Sunday, July 17, 2016

Chase proposes to give employees a raise; pulls curtain on crummy world of retail banking and US economy


The major US banking corporation JP Morgan Chase has publicly announced pay raises on the editorial page of the New York Times.  You can read the opinion piece in the New York Times: "Jamie Dimon: Why we are giving our employees a raise."

It's strange when a big companies pay raise makes the opinion page of the most prominent newspaper in the country. It's like a PR announcement, opinion piece and half apology rolled into one.  Basically the piece admits, Chase has been sticking it to it's retail and low paid employees for years.

The Chase pay raise revels how inadequately our economy works for poorly and lower middle class people. The US economy continues to have major problems creating high quality jobs, paying decent wages and delivering a reasonable standard of living to people that work. Many of the chase employees qualify for food stamps in the states where they work.

Chase earned $24.4 billion dollars. The CEO of JPM Chase, Jamie Dimon, made $18 million in base compensation and 10 million more in options. Chase is proposing about a $3 dollar raise over the next 3 years for 18,000 employees.  That's about $37.4 million a year or $112 million over 3 years.

Announcement in the New York Times

Mr. Dimon, Chase and NYT all deserve credit for making the announcement on editorial page. We initially thought it was a publicity stunt, but they were aware of the negative press and Chase-basing that was going to happen. The real motive is to have a discussion of the retail labor economy in the US.

Mr. Dimon also mentions wage stagnation, inequality and limited corporate training and education. He deserves some credit for considering Chase may have contributed to some of these problems. We laughed at his support for Earned Income Tax Credit which is a wage and corporate subsidy that lets companies under pay employees.

Diversity in Retail Banking

Chase, Bank of America, Well Fargo and Citigroup also deserve some credit for hiring diverse staffs. Every bank branch I have visited had some Black or Hispanic people working there, first as tellers and later as Branch Managers. These were some of the first "professional" jobs available in minority communities. They gave opportunity to many when the only other alternative was teaching or working for the government.

Health benefits

We will give Chase some credit for offering health benefits. The plan covers health, dental and vision. The Chase plan is an average health plan but above average for retail.

The down side of Chase

Chase is one of the leaders in outsourcing.  In 2002, Chase signed one of the largest outsourcing deals in the US with IBM for $5 Billion dollars over 7 years.

Training, what training ?

The opinion piece also states Chase will spend money on training.  However corporate training is sham.  The skills being taught are those that affect the bottom line:  What our financial products are, how to sell more and better and how to comply with regulations.  Nothing to help an employee grow, learn a skill or move to a better job.
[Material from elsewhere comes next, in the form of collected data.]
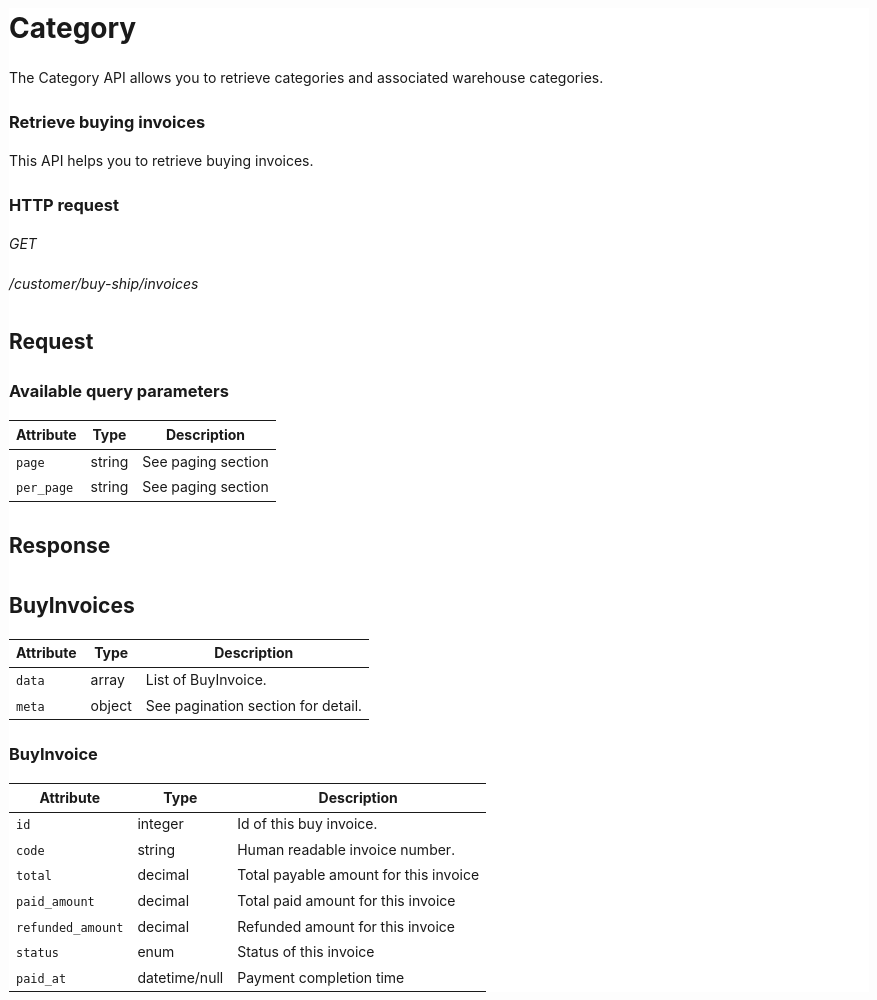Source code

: # Category #

The Category API allows you to retrieve categories and associated warehouse categories.


### Retrieve buying invoices ###

This API helps you to retrieve buying invoices.


### HTTP request ###

<div class="api-endpoint">
	<div class="endpoint-data">
		<i class="label label-post">GET</i>
		<h6>/customer/buy-ship/invoices</h6>
	</div>
</div>

## Request ##

### Available query parameters ###

| Attribute  | Type   | Description        |
|------------|--------|--------------------|
| `page`     | string | See paging section |
| `per_page` | string | See paging section |

## Response ##

## BuyInvoices ##

| Attribute | Type   | Description                        |
|-----------|--------|------------------------------------|
| `data`    | array  | List of BuyInvoice.                |
| `meta`    | object | See pagination section for detail. |

### BuyInvoice ###

| Attribute         | Type          | Description                           |
|-------------------|---------------|---------------------------------------|
| `id`              | integer       | Id of this buy invoice.               |
| `code`            | string        | Human readable invoice number.        |
| `total`           | decimal       | Total payable amount for this invoice |
| `paid_amount`     | decimal       | Total paid amount for this invoice    |
| `refunded_amount` | decimal       | Refunded amount for this invoice      |
| `status`          | enum          | Status of this invoice                |
| `paid_at`         | datetime/null | Payment completion time               |
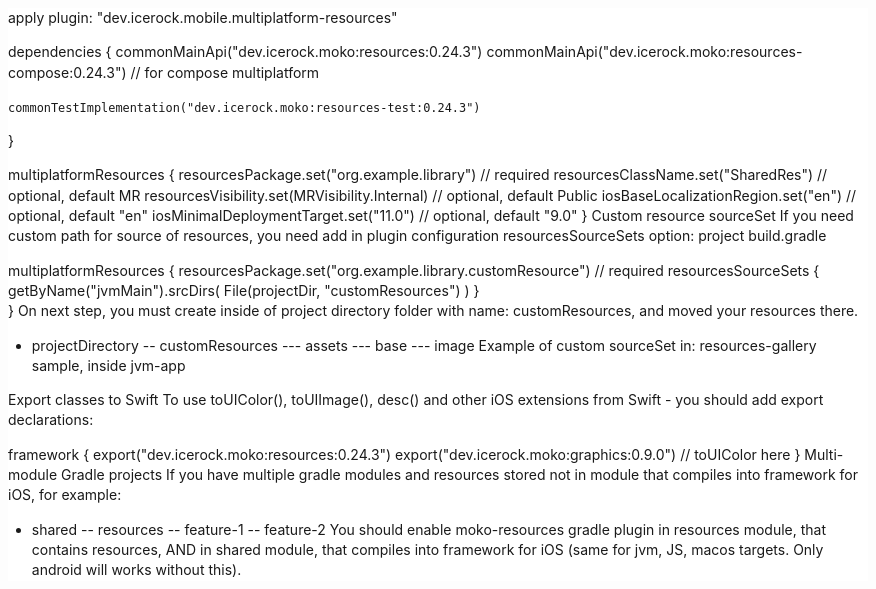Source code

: apply plugin: "dev.icerock.mobile.multiplatform-resources"

dependencies {
    commonMainApi("dev.icerock.moko:resources:0.24.3")
    commonMainApi("dev.icerock.moko:resources-compose:0.24.3") // for compose multiplatform

    commonTestImplementation("dev.icerock.moko:resources-test:0.24.3")
}

multiplatformResources {
    resourcesPackage.set("org.example.library") // required
    resourcesClassName.set("SharedRes") // optional, default MR
    resourcesVisibility.set(MRVisibility.Internal) // optional, default Public
    iosBaseLocalizationRegion.set("en") // optional, default "en"
    iosMinimalDeploymentTarget.set("11.0") // optional, default "9.0"
}
Custom resource sourceSet
If you need custom path for source of resources, you need add in plugin configuration resourcesSourceSets option: project build.gradle

multiplatformResources {
    resourcesPackage.set("org.example.library.customResource") // required
    resourcesSourceSets {
        getByName("jvmMain").srcDirs(
            File(projectDir, "customResources")
        )
    }  
}
On next step, you must create inside of project directory folder with name: customResources, and moved your resources there.

- projectDirectory
-- customResources
--- assets
--- base
--- image
Example of custom sourceSet in: resources-gallery sample, inside jvm-app

Export classes to Swift
To use toUIColor(), toUIImage(), desc() and other iOS extensions from Swift - you should add export declarations:

framework {
    export("dev.icerock.moko:resources:0.24.3")
    export("dev.icerock.moko:graphics:0.9.0") // toUIColor here
}
Multi-module Gradle projects
If you have multiple gradle modules and resources stored not in module that compiles into framework for iOS, for example:

- shared
-- resources
-- feature-1
-- feature-2
You should enable moko-resources gradle plugin in resources module, that contains resources, AND in shared module, that compiles into framework for iOS (same for jvm, JS, macos targets. Only android will works without this).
Banks as financial predators

The other undiscussed issue is that retail banking is basically a predatory financial service. The retail model operates on high pressure selling, high fees and limited competition.  The big four and other major banks effectively collude on fees and locations limiting access to lower cost banking services. The retail banks make limited investments in the communities they serve preferring instead to play the market or fund suburban mortgages.

What's it like to work in Retail Banking ?

There are lots of comments on web-sites about working in retail banking

A prominent one is called "Chase Sucks" which details the life of a retail bank salesman (also called personal banker or relationship banker). The stories on the website and in the comments detail a lowly paid grueling job.

Financial Analysis of pay raise

Chase pays $10.15 an hour to start or $21,000 to start for a 40 hour week.  But a lot of employees in retail employees work less: usually about 20-30 hours per week. Twenty hours a week earns $10,556 for 1 person and $15,834.

The federal poverty level in 2016 is, according to healthcare.gov, $11,880 for 1 person and $16,080 to two people.  The federal SNAP level (food stamps) is $15,312 for 1 person and $20,712 for 2 people.

SNAP Qualification Guidelines

                        1 Person                     2 People
Federal            $15,312                      $20,712
NY                  $17,664                       $23,904 (working)
NJ                   $21,780                       $29,472 (185% of Federal Poverty Level)

For reference, Wal-Mart employees average $9.00 an hour.  CVS cashiers also average about $9.00 an hour.